I blink at the sound of her sweet voice, then gaze down to see her staring at me with a kind smile, eyes creasing as she observes me from her cuddled spot in our soft, soft alpha's arms.

"What are you thinking about? You've been frowning for a couple of minutes now" she asks with a small chuckle, and I'm left speechless when she raises a hand to tenderly massage around my brows with her thumb to relax my face.

"I-" I mumble shortly, unable to say anything as I turn into putty under her touch, I don't even hear Taehyung's snort as my attention remains stolen by her confident eyes and her smile, as well as her warm touch.

I feel dumb, caught under a spell, but I can't deny the way that I feel.

As if I'm falling in love all over again.

"I was thinking about how beautiful you are" I finally manage to speak when my mind isn't buzzing with endless praises for her anymore, and her slow blinking accompanies a light pink to her round cheeks that I'd missed so dearly.

Maybe having both can be possible after all, or maybe this is going to be even better than what my mind can possibly conjure up.

"I was thinking about how I'd really like to cuddle with you too, and how I don't want to share you with anyone else when that happens" I continue, spurred on by her reaction, and seeing the blush gain in intensity while her scent fluffs up eases all of my fears.

"Do you think you could find it in you to entertain this selfish alpha? Maybe when you're finally allowed back home, I could keep you company there, make sure your bed smells like pack, that you have everything you need".

I anticipate her answer as if her saying no could break my heart in pieces, breath held in in suspense.

And then her face lights up with the most beautiful smile I've ever seen from her, and she nods her head with stars in her eyes, and it feels like I'm staring at an angel, one who shines so brightly that no shadows can exist around her.

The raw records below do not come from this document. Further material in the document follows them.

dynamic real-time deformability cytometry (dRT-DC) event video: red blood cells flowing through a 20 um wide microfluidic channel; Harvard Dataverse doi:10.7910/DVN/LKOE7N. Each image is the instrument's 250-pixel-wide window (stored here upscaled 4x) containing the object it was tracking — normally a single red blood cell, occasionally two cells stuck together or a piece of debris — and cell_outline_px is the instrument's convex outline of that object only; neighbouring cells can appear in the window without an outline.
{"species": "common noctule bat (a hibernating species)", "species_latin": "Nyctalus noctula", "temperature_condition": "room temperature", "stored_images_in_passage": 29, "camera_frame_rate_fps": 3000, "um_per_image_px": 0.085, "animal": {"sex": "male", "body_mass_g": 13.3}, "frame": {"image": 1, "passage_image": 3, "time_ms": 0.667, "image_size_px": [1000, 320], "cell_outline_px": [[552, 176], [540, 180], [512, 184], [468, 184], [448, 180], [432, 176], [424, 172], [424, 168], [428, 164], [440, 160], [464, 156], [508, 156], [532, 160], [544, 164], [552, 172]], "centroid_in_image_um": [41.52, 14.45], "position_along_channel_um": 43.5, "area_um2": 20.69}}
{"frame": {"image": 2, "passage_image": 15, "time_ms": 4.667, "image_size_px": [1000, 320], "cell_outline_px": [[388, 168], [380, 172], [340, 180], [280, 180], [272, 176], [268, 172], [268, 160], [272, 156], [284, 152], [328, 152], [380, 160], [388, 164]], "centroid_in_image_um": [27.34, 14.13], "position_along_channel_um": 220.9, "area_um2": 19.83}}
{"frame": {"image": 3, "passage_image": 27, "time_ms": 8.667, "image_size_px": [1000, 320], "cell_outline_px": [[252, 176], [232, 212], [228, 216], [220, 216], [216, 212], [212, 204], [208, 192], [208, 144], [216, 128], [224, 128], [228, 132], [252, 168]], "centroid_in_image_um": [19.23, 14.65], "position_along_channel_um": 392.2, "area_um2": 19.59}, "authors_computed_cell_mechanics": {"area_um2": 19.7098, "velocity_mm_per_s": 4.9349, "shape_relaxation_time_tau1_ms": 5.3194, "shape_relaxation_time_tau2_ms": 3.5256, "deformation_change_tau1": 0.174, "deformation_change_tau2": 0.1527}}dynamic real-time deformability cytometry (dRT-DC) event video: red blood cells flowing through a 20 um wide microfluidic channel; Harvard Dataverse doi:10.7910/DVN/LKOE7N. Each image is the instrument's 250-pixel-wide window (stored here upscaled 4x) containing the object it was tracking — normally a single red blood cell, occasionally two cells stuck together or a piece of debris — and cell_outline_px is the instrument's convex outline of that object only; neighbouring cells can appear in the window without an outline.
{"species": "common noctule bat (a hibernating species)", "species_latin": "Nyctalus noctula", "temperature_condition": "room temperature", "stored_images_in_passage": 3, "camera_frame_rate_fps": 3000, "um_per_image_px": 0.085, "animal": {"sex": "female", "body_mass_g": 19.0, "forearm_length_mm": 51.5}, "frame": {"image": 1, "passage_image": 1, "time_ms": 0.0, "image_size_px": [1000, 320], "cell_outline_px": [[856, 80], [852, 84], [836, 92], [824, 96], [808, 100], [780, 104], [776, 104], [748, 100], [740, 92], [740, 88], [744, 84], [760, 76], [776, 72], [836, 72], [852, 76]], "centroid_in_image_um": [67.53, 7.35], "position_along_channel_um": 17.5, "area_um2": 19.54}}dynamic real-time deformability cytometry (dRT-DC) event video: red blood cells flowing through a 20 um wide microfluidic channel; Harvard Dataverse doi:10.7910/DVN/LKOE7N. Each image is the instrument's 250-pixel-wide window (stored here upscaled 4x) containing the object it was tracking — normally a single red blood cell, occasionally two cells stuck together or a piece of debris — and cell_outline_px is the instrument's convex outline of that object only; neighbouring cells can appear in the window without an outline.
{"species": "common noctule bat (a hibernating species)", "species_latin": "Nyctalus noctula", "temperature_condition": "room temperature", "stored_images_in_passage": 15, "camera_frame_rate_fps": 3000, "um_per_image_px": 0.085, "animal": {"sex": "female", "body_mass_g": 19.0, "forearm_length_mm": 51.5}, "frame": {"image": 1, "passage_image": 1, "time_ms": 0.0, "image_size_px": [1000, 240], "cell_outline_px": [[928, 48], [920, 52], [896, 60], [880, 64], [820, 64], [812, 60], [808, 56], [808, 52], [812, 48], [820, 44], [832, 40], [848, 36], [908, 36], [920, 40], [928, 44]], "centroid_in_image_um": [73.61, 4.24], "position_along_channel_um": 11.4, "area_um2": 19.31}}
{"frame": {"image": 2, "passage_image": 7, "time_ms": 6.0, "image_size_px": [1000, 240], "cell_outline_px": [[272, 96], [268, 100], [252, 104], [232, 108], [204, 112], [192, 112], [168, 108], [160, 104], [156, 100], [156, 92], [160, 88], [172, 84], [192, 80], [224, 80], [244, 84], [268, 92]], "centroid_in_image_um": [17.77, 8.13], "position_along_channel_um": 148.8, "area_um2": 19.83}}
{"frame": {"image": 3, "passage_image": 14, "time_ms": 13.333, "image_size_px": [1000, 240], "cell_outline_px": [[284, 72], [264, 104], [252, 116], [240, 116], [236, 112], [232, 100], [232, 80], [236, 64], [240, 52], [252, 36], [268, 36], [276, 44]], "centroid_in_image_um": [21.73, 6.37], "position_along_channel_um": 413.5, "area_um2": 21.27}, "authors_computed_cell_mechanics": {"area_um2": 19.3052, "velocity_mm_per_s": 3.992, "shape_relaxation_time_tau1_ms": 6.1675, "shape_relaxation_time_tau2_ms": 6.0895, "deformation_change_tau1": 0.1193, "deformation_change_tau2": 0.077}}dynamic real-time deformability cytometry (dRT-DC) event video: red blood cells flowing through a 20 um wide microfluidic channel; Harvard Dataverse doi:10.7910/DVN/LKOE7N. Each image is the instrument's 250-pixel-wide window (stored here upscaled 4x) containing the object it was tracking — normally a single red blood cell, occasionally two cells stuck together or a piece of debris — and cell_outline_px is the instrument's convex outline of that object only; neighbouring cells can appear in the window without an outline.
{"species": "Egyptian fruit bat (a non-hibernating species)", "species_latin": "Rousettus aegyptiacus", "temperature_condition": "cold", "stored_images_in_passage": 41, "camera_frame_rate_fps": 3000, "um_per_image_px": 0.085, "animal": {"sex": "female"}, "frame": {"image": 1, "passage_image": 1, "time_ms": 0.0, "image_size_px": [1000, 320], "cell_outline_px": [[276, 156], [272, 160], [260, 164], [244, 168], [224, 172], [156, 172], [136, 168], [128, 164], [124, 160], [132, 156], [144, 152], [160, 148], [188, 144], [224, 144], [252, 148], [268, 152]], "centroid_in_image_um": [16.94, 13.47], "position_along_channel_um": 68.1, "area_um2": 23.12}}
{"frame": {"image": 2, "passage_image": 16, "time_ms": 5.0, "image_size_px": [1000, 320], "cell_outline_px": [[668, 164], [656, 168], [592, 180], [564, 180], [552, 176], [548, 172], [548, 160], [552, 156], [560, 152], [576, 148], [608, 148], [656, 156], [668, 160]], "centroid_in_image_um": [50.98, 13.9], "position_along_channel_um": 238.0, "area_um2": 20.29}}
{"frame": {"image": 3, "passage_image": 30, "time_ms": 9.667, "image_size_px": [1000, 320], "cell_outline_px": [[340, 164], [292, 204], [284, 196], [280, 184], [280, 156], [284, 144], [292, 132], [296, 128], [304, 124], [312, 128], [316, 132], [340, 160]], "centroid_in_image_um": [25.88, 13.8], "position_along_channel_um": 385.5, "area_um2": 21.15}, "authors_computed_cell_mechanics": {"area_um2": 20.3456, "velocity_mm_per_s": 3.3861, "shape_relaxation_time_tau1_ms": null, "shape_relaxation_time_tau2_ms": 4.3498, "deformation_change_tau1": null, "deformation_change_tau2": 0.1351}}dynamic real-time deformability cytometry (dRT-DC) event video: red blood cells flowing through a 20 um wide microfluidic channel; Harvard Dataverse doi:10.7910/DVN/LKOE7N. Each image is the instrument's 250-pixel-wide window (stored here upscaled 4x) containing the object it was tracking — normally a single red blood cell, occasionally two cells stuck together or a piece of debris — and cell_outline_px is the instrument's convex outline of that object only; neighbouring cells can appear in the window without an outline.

"I would love that, Jimin, of course".

My heart pulses with strength in my chest as I hold her hand and bring it to my lips for a gentle kiss, eyes unable to look away from her face as I do so. I need to drink in the sight of her as much as possible before I leave back to work, else I will not be able to function at all.

"It's a promise then" I muse, a purr right there on the edge of bursting, just about to start rumbling with a loudness that can't be done often when I observe the way that she gazes at me with the same energy.

No looking away, no hiding from me, like she too needs to memorize every inch of me before I leave.

Oh, how I'm going to love getting to know her all over again.